The Tactus label has established its name with a strong line in Italian
composers, giving special attention to a number of neglected Baroque
composers. They include Alessandro Besozzi (TC 700202), Giovanni Battista
Martini (TC 701301), Angelo Berardi (TC 630201), and the Italian-Argentine
Domenico Zipoli.
Naples-born Zipoli’s music for organ (TC 682601) has not come my way, but
this disc of his harpsichord works has been a very welcome find. In a fair
world, this recording should make him widely known to music lovers, and even
be a Tactus bestseller.
Still, Zipoli is overlooked by musical dictionaries that date back even
five years — despite some recent releases on K617 and
Hyperion (See a Music Web International (MWI) review of his
Vespers of St Ignacio, on K617). Zipoli took music lessons from
Scarlatti pčre — but fled maestro Alessandro, apparently for being a
horrendous teacher! He then studied under Bernardo Pasquini in Rome, before
becoming a Jesuit in 1716. So say the Tactus notes, as well as that he
travelled with the order to Buenos Aires in 1717, dying of tuberculosis in
Argentina’s second city, Córdoba, in 1726. Other sources (
MWI again) claim he was banished from Rome for having “relations” with
an aristocratic benefactress, and spent years in Seville waiting to be
shipped to Paraguay (akin to being shipped to Switzerland) — dying in
Argentina
before taking holy orders.
Be that as it may, music was apparently integral to the Jesuits’

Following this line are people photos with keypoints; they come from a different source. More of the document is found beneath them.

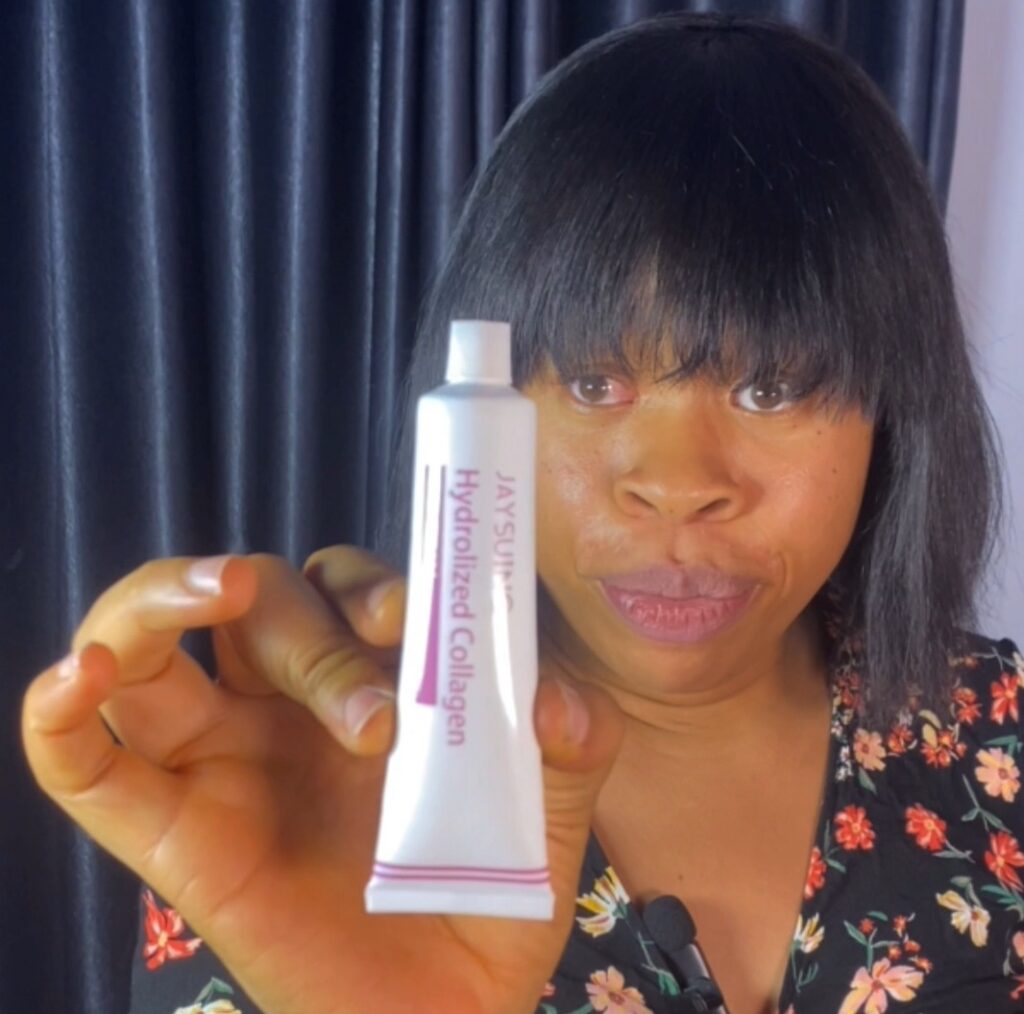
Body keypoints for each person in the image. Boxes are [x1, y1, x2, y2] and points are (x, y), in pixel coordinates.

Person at [20, 12, 1024, 1014]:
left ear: (892, 413)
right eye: (592, 382)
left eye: (772, 389)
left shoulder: (1000, 739)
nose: (676, 483)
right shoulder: (318, 800)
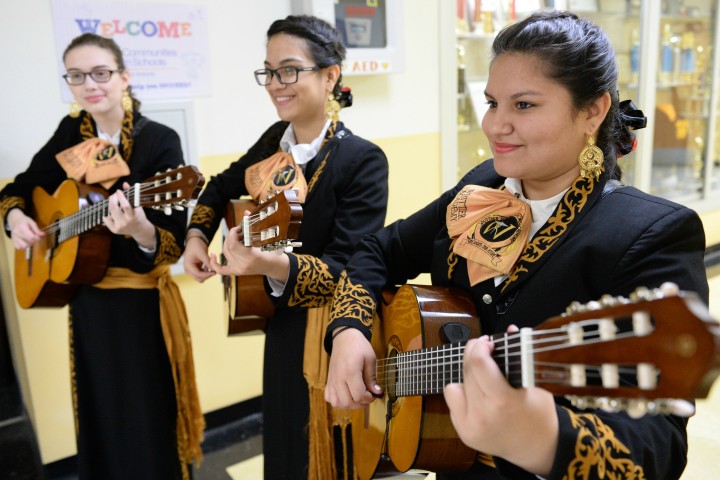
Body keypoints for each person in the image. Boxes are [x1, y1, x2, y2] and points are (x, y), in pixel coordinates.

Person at [324, 11, 709, 480]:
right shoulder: (481, 188)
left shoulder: (649, 234)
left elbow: (659, 448)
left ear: (593, 110)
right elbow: (379, 251)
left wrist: (545, 439)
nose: (495, 126)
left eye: (523, 105)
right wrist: (348, 330)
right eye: (492, 103)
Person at [183, 15, 389, 479]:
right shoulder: (272, 145)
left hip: (329, 334)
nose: (276, 84)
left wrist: (266, 263)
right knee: (280, 442)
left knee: (319, 452)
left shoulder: (362, 160)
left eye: (290, 69)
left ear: (330, 75)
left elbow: (345, 268)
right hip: (278, 327)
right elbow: (218, 187)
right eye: (269, 71)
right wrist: (197, 236)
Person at [0, 33, 204, 480]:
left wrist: (139, 228)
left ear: (124, 77)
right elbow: (19, 187)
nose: (89, 84)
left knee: (147, 411)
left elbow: (168, 242)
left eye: (100, 73)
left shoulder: (158, 141)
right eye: (76, 76)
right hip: (87, 299)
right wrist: (16, 219)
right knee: (100, 411)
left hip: (139, 306)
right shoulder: (72, 132)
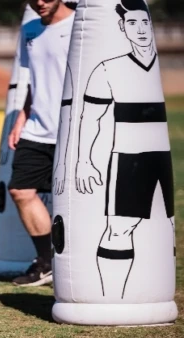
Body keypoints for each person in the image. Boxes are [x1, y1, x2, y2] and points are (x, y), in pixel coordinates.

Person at [54, 0, 174, 299]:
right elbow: (90, 119)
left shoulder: (154, 71)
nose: (141, 29)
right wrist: (83, 161)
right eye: (132, 23)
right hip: (129, 159)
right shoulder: (108, 68)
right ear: (122, 28)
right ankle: (108, 301)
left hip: (161, 158)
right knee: (119, 230)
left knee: (167, 227)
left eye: (144, 22)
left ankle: (153, 299)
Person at [7, 0, 74, 286]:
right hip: (37, 128)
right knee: (20, 191)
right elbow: (35, 81)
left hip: (75, 129)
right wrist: (21, 118)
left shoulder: (82, 25)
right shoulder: (31, 29)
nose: (40, 3)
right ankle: (45, 264)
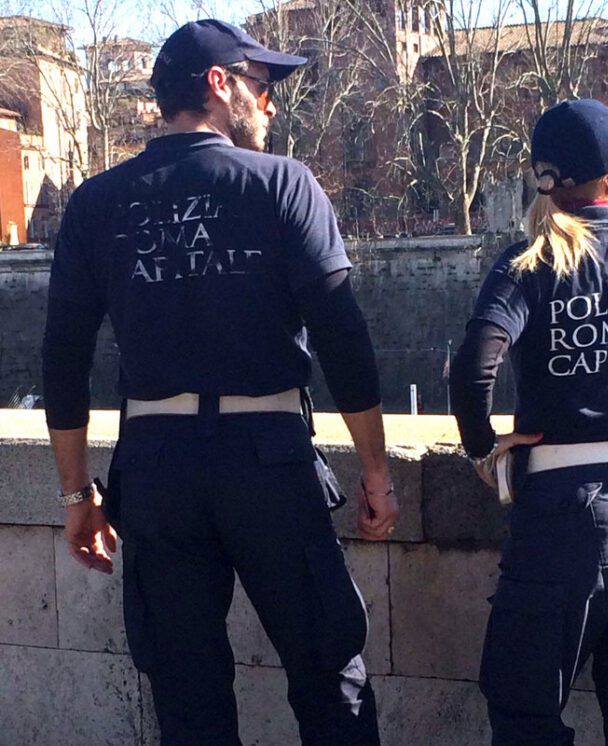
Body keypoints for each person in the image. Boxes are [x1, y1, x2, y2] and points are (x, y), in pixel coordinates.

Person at [42, 19, 398, 746]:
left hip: (156, 467)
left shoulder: (95, 204)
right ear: (219, 85)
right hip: (268, 459)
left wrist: (78, 494)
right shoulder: (283, 184)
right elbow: (341, 334)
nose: (270, 106)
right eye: (261, 87)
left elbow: (62, 358)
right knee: (328, 675)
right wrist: (375, 470)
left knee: (187, 693)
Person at [450, 99, 608, 745]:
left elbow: (473, 369)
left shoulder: (527, 262)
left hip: (568, 513)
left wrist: (483, 451)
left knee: (524, 708)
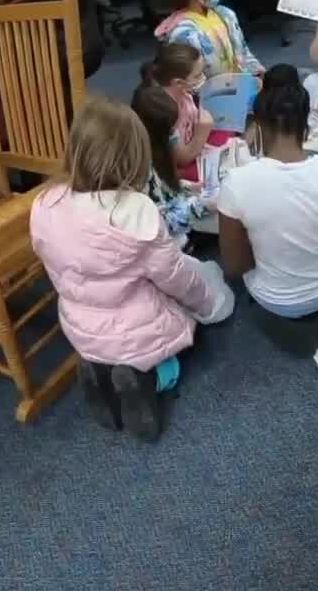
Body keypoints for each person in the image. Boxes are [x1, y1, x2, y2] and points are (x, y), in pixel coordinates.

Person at [30, 96, 234, 441]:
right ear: (132, 158)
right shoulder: (136, 211)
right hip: (140, 331)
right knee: (195, 325)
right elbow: (176, 278)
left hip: (80, 326)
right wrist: (211, 303)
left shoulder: (45, 203)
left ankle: (97, 367)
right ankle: (148, 379)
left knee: (114, 326)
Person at [217, 64, 318, 318]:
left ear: (258, 127)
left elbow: (235, 266)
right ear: (307, 131)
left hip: (273, 299)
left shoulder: (236, 182)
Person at [138, 43, 239, 182]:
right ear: (178, 82)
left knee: (228, 127)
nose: (203, 78)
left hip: (193, 143)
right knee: (213, 170)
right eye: (197, 75)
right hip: (179, 162)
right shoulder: (165, 110)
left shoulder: (184, 94)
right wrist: (201, 133)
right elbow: (182, 158)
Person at [153, 0, 264, 79]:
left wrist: (256, 70)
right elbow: (190, 79)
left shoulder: (225, 14)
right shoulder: (182, 34)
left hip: (240, 82)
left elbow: (242, 51)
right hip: (211, 93)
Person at [129, 82, 202, 242]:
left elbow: (163, 187)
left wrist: (186, 188)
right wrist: (200, 205)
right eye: (171, 131)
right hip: (160, 244)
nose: (176, 134)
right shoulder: (139, 168)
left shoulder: (148, 150)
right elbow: (161, 224)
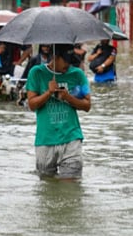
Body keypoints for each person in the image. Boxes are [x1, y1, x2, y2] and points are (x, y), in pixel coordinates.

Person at [26, 44, 91, 180]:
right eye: (65, 60)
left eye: (70, 60)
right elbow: (32, 105)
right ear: (55, 57)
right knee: (47, 189)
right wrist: (48, 93)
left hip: (71, 138)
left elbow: (87, 105)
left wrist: (68, 97)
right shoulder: (36, 72)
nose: (67, 65)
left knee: (71, 191)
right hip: (45, 139)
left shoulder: (77, 74)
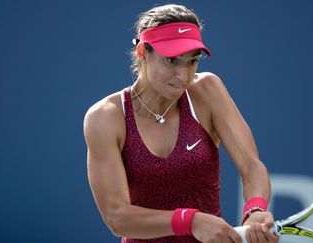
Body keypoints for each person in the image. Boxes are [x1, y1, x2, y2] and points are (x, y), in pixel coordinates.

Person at [83, 4, 279, 243]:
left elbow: (251, 166)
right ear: (143, 53)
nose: (183, 76)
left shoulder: (207, 91)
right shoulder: (105, 117)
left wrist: (255, 209)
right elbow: (117, 217)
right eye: (172, 61)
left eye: (192, 61)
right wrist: (190, 221)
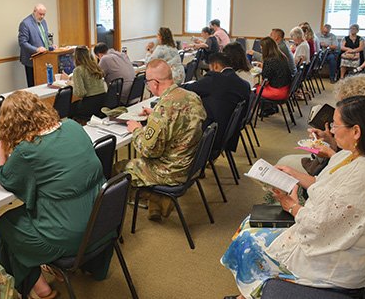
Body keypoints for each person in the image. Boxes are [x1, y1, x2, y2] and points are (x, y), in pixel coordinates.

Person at [222, 95, 365, 299]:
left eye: (335, 124)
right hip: (329, 235)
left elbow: (320, 227)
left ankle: (250, 294)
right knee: (249, 225)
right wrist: (293, 174)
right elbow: (325, 187)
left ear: (356, 131)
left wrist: (292, 206)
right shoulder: (351, 154)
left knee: (248, 242)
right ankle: (250, 294)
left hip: (337, 263)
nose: (331, 130)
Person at [0, 91, 107, 299]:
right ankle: (52, 268)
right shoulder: (73, 127)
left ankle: (40, 289)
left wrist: (2, 142)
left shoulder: (28, 151)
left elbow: (2, 175)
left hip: (68, 234)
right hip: (100, 222)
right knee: (36, 208)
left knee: (5, 225)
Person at [116, 59, 206, 221]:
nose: (147, 86)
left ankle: (158, 198)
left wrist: (136, 129)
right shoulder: (191, 96)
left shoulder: (164, 109)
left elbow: (148, 151)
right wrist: (154, 114)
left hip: (171, 171)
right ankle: (157, 205)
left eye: (147, 82)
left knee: (118, 168)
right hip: (191, 163)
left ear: (155, 83)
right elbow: (180, 119)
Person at [184, 53, 251, 152]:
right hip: (229, 133)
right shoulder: (244, 84)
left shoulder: (216, 79)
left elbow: (188, 88)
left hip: (211, 135)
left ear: (215, 66)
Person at [18, 4, 55, 87]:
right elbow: (22, 43)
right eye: (40, 14)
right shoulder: (25, 23)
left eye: (43, 14)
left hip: (43, 59)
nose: (42, 16)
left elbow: (44, 38)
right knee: (33, 86)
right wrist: (36, 49)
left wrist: (51, 46)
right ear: (34, 12)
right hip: (32, 60)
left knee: (44, 85)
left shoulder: (43, 22)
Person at [69, 46, 106, 119]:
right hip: (103, 101)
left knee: (70, 108)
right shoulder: (96, 66)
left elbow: (81, 93)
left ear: (76, 57)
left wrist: (73, 85)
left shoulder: (78, 70)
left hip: (90, 105)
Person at [258, 37, 292, 101]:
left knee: (254, 89)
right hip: (286, 88)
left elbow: (265, 81)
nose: (261, 50)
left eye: (262, 48)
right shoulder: (282, 56)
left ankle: (266, 108)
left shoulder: (269, 60)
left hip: (278, 92)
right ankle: (270, 107)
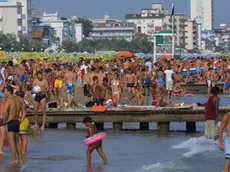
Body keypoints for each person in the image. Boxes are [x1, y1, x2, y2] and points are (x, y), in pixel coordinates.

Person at [3, 86, 25, 163]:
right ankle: (21, 159)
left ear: (9, 92)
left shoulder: (9, 101)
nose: (4, 93)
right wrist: (20, 121)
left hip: (11, 122)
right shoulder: (19, 100)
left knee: (11, 142)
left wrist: (5, 120)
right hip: (17, 122)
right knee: (17, 142)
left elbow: (4, 112)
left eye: (5, 91)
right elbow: (24, 112)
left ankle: (14, 160)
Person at [16, 91, 29, 157]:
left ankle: (23, 152)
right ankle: (22, 151)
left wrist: (20, 120)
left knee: (23, 137)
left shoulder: (22, 102)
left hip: (22, 119)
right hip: (21, 119)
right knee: (19, 137)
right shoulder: (23, 101)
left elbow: (24, 112)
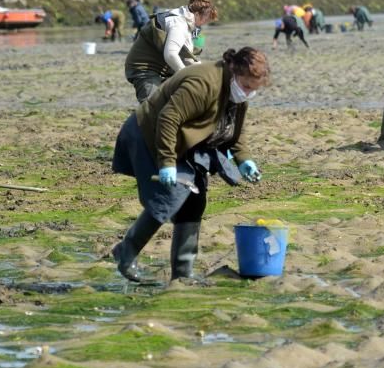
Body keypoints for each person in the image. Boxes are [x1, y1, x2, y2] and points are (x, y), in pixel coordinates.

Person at [110, 47, 270, 282]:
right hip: (150, 134)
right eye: (246, 87)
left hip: (187, 140)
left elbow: (235, 127)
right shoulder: (203, 83)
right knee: (170, 196)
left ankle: (183, 273)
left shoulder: (236, 91)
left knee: (195, 200)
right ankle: (126, 251)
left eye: (253, 90)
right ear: (234, 71)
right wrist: (166, 163)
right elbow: (168, 119)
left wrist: (244, 160)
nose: (248, 94)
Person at [124, 0, 218, 103]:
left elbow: (187, 58)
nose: (204, 24)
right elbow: (171, 55)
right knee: (151, 108)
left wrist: (203, 72)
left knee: (179, 102)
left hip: (161, 69)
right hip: (143, 69)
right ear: (197, 15)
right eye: (205, 20)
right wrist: (187, 76)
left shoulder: (184, 18)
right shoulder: (178, 24)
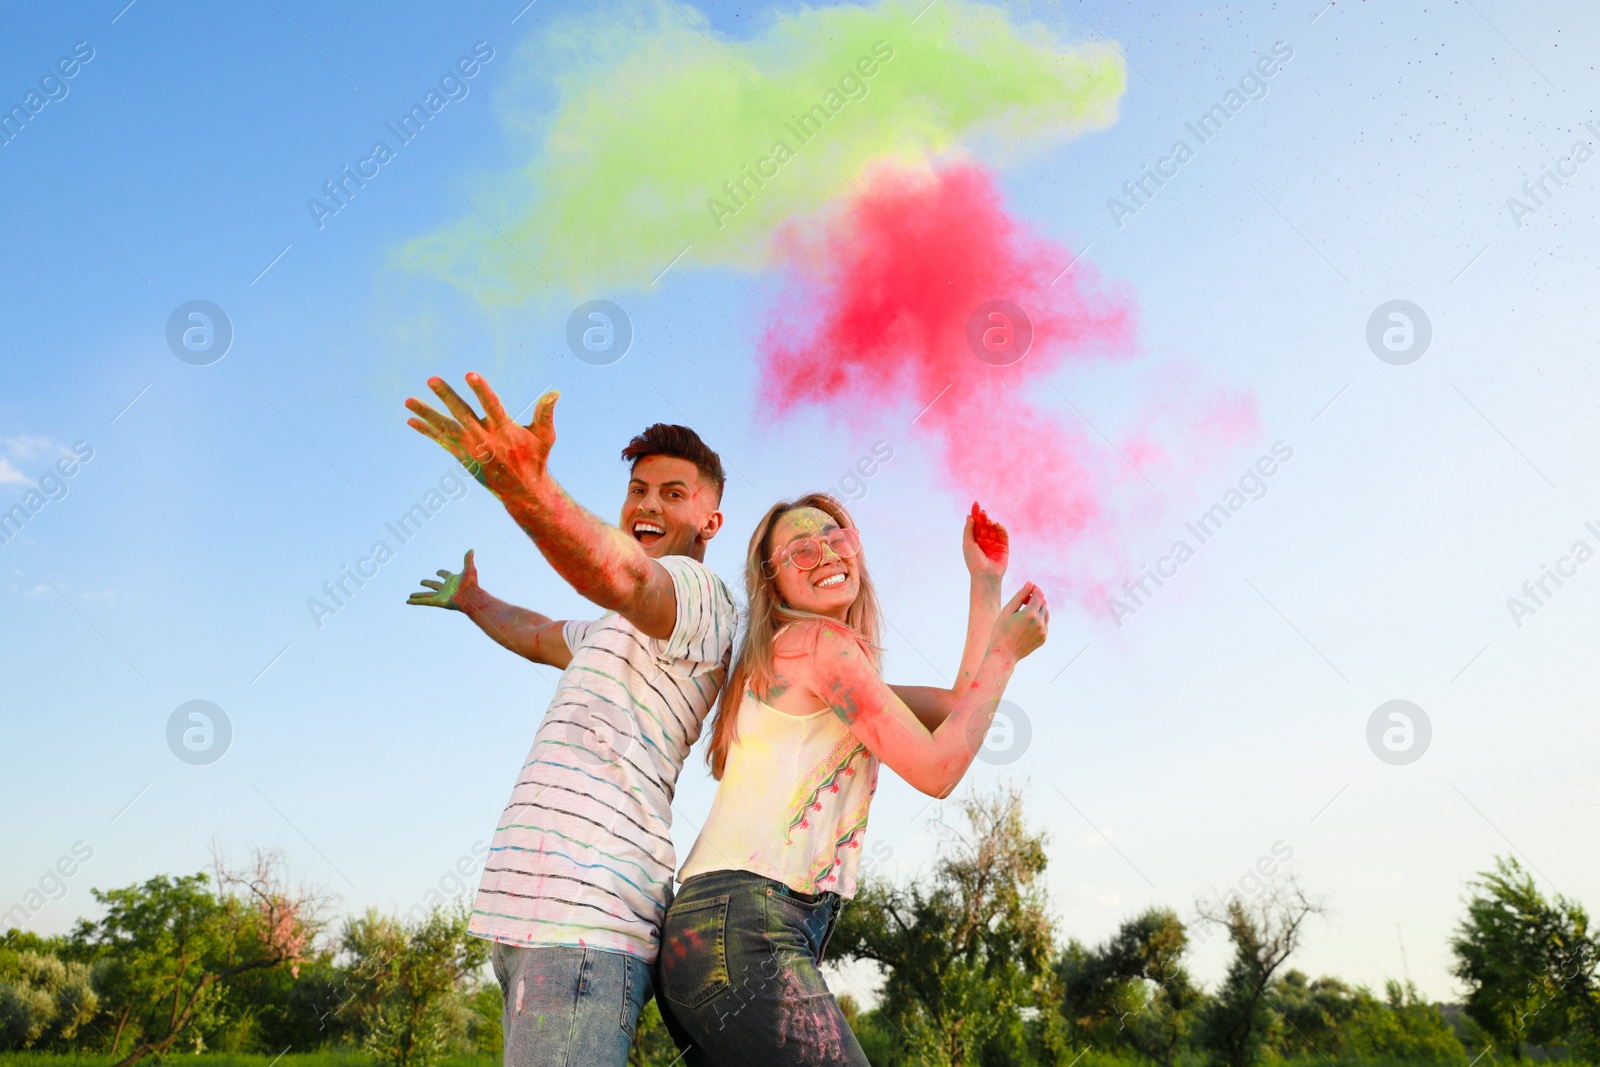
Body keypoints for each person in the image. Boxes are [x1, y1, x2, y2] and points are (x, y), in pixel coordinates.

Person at [404, 373, 737, 1067]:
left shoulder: (701, 601)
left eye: (674, 493)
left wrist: (525, 488)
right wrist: (476, 600)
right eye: (639, 489)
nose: (648, 504)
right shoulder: (615, 631)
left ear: (711, 520)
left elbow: (622, 576)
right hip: (528, 919)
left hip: (588, 917)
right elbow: (539, 633)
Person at [656, 493, 1048, 1065]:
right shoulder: (821, 645)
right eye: (800, 550)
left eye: (835, 538)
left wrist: (985, 581)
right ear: (772, 582)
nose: (825, 553)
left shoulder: (796, 659)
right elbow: (939, 770)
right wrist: (1006, 655)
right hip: (747, 927)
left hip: (706, 938)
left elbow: (961, 708)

evangelizing, and Zipoli’s music successfully hustled the faithful into
their flocks. Unfortunately, precious little survives of his later works,
whereas this solo harpsichord collection is from the year before he left
Europe. John Walsh, Handel’s publisher, released an edition in England a few
years after their composition, suggesting attention from very worthy
contemporaries.
This collection is divided into four Canzonas, or suites of movements, and
two Partitas. All are rich in musical ideas, often brimming with charm and
felicity. A certain breeziness in Sergio Vartolo’s playing of the rapid
movements infuses them with a seeming spontaneity and expansiveness. His
phrasing in the less energetic passages is often carefully nuanced to bring
out their delicacy. Intriguingly long melodic elaborations are frequent;
among other pieces, this disc’s lengthy closing Partita is particularly
seductive. Alberto Ginastera composed an arrangement for organ of a Zipoli
Toccata (on
Naxos) decades ago, but my guess is that some day these
inventive suites may be chosen for performance by pianists, or perhaps
certain movements will be heard as encores.
This will appeal to anyone with an ear for the period, or who craves
well-elaborated music out of the mainstream. These works belong to a time
when the language of sonatas, sinfonias, and canzonas was in flux, and when
keyboards were in the early days of being explored for their possibilities
as solo instruments. Even so, Zipoli’s work reveals occasional flashes of
flamboyance.
The booklet to this collection reproduces the frontispiece for the
original edition. This is housed in Bologna’s Museo della Musica alongside
“thousands of other treasures.” What music as fine as Zipoli’s, one wonders,
remains to be unearthed by Bologna’s enterprising Tactus label?